> _What the task asks_
Reproduce exactly the lines of this material that begin at the line with "Soya Argentum" and end at the line with "Quiz – Página 1 – 1238", both included. Omit the pictures and everything else.

══ Data shown ══

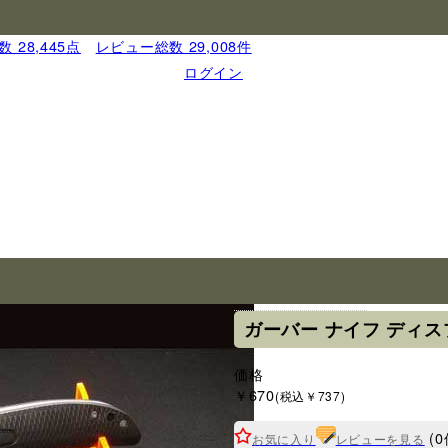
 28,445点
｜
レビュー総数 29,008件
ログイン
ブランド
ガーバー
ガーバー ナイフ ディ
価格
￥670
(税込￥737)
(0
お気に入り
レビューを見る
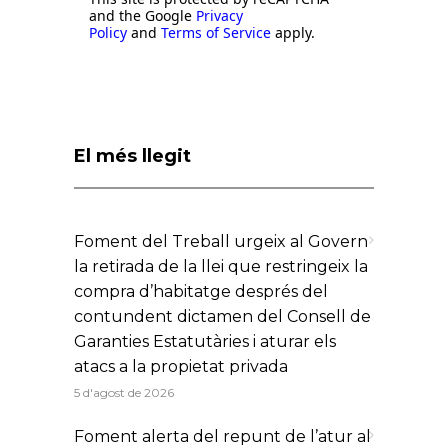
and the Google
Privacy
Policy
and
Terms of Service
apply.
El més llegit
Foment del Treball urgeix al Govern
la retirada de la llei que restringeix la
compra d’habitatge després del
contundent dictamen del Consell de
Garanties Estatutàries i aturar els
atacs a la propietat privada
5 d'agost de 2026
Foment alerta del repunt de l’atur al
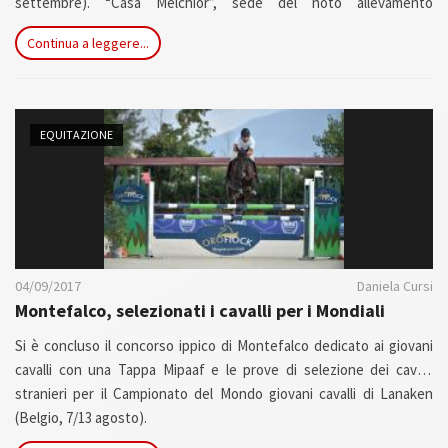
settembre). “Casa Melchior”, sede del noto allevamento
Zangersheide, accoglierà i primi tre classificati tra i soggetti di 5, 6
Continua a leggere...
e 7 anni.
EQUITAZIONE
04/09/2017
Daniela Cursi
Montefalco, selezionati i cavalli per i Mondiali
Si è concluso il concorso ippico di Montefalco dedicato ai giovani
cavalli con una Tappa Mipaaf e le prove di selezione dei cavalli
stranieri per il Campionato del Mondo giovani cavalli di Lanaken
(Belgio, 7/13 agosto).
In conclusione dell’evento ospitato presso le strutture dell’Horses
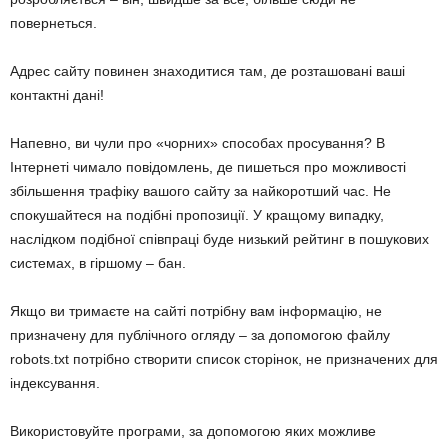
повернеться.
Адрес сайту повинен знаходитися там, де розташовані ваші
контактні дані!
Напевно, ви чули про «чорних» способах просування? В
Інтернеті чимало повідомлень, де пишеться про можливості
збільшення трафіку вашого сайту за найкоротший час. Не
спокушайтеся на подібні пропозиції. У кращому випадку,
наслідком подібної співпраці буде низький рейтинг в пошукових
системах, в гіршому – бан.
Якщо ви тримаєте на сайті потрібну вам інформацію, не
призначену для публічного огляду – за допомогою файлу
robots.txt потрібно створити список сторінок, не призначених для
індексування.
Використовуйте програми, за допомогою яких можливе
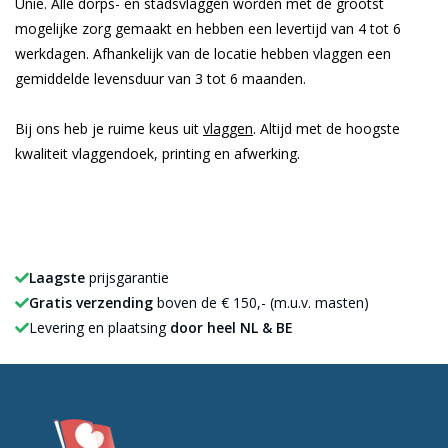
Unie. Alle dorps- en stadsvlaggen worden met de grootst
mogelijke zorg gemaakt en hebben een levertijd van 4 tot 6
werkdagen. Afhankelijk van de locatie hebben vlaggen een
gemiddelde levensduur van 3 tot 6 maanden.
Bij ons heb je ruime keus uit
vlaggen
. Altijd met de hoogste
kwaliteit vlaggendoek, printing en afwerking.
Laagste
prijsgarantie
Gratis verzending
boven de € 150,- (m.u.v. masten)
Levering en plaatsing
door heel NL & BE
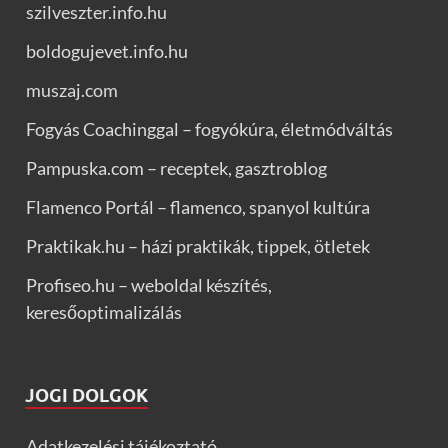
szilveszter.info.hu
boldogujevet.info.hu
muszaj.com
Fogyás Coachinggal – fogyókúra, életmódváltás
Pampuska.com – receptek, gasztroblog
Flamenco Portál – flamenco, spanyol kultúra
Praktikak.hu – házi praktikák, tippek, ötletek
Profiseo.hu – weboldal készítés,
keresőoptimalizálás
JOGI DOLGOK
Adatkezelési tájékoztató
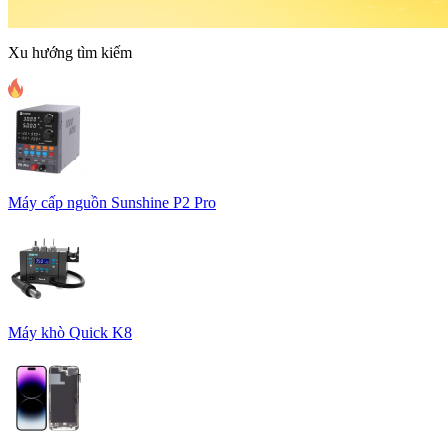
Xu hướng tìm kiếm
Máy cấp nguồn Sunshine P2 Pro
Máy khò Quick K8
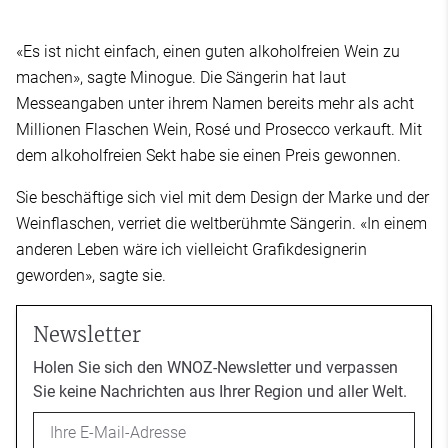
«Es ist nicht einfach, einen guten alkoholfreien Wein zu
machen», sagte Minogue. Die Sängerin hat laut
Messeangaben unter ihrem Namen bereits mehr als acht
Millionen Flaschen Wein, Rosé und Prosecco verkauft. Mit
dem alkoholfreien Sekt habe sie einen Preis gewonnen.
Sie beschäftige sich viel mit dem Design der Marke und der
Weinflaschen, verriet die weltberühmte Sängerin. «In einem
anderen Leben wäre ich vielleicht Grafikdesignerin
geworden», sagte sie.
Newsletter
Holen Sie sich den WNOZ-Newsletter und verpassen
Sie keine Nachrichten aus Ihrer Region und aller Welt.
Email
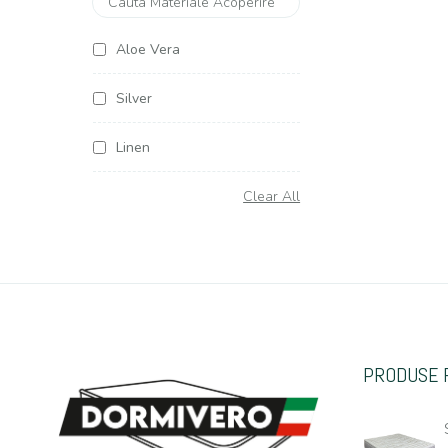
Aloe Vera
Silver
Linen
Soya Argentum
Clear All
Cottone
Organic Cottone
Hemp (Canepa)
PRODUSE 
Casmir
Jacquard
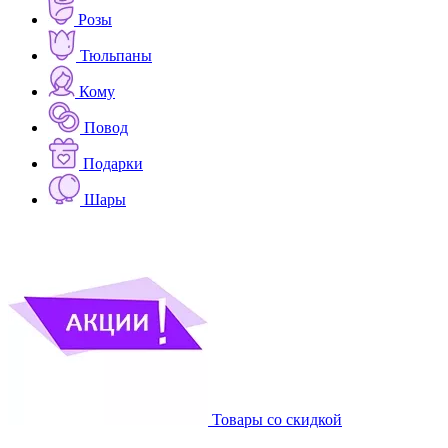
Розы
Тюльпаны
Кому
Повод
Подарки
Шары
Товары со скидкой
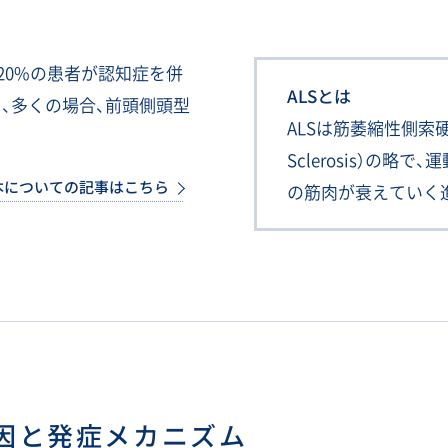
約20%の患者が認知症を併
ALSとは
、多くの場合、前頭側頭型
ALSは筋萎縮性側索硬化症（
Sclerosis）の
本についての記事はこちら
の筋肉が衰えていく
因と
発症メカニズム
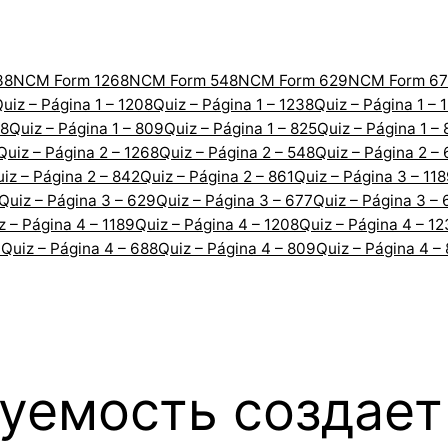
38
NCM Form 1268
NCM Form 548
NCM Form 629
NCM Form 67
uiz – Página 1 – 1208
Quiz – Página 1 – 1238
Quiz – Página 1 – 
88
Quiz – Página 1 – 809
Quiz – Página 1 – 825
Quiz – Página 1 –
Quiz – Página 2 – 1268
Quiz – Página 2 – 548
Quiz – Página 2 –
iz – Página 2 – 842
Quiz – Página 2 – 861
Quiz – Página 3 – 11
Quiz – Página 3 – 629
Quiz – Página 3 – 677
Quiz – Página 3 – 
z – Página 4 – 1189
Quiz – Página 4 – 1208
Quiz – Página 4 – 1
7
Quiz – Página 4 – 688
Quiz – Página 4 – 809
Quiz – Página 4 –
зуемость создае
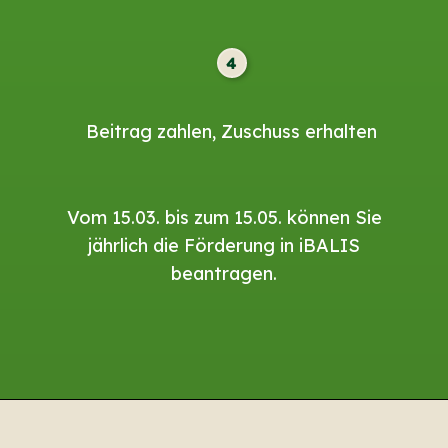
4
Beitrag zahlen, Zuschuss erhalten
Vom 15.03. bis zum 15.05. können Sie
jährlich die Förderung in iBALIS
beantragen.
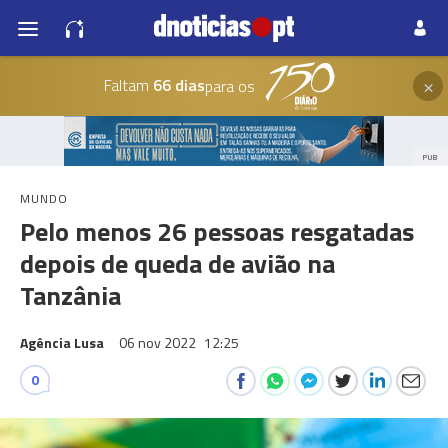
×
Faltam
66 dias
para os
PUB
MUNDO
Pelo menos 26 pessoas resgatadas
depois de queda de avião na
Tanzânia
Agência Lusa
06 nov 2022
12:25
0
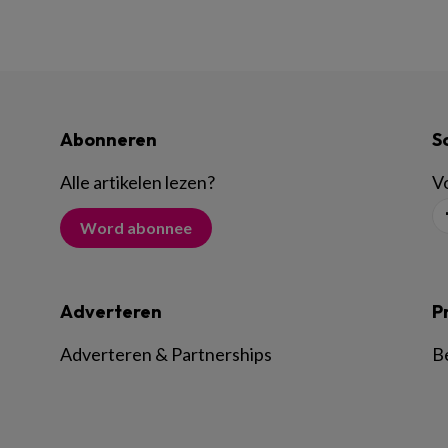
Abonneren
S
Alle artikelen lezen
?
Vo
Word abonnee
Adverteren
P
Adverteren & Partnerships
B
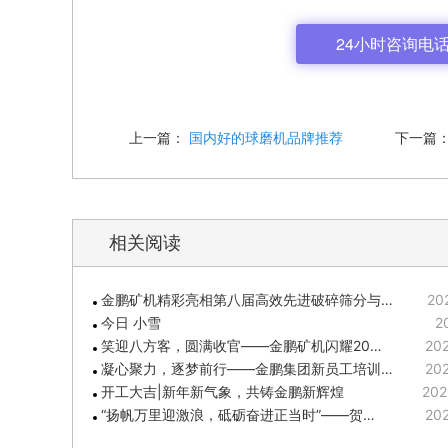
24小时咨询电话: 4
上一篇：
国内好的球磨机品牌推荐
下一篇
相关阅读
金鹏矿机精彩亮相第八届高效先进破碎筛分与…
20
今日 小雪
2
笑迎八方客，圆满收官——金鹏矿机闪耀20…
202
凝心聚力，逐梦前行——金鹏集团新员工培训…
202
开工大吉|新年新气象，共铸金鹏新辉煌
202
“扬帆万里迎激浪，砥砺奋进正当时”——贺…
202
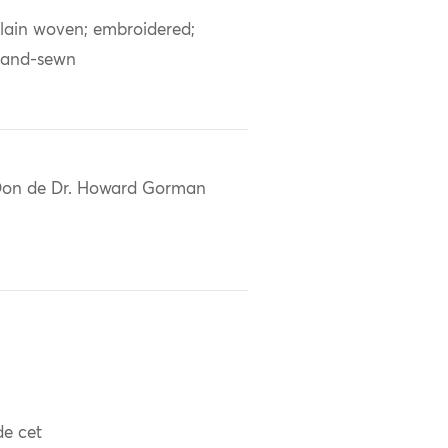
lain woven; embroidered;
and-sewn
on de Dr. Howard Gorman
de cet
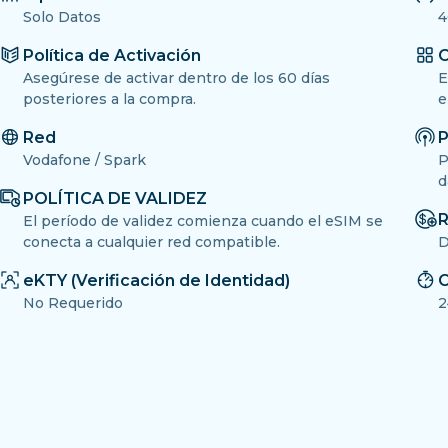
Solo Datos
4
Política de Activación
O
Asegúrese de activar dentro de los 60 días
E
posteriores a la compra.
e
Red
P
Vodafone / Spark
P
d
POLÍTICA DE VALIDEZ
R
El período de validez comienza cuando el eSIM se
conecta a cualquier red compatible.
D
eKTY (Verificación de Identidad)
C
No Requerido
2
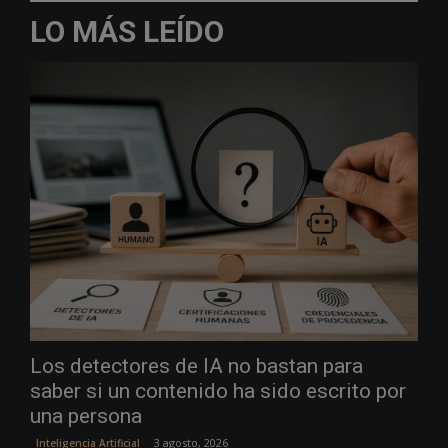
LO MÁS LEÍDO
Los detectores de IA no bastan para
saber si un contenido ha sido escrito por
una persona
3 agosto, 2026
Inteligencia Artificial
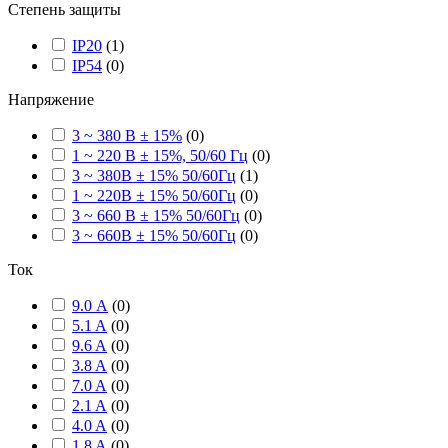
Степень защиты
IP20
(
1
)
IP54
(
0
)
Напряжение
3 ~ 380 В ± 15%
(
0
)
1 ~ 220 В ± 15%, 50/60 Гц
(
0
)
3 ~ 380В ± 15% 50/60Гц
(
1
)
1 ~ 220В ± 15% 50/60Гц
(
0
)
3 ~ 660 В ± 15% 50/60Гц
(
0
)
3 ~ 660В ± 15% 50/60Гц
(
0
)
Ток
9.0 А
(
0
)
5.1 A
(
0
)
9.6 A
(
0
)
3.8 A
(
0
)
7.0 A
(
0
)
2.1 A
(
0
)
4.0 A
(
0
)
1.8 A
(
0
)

═══

> _Response to the task_
Soya Argentum
Clear All
Cottone
Organic Cottone
Hemp (Canepa)
PRODUSE 
Casmir
Jacquard
Розы
Тюльпаны
Кому
Повод
Подарки
Шары
Товары со скидкой
約20%の患者が認知症を併
ALSとは
、多くの場合、前頭側頭型
ALSは筋萎縮性側索硬化症（
Sclerosis）の
本についての記事はこちら
の筋肉が衰えていく
因と
発症メカニズム
38
NCM Form 1268
NCM Form 548
NCM Form 629
NCM Form 67
uiz – Página 1 – 1208
Quiz – Página 1 – 1238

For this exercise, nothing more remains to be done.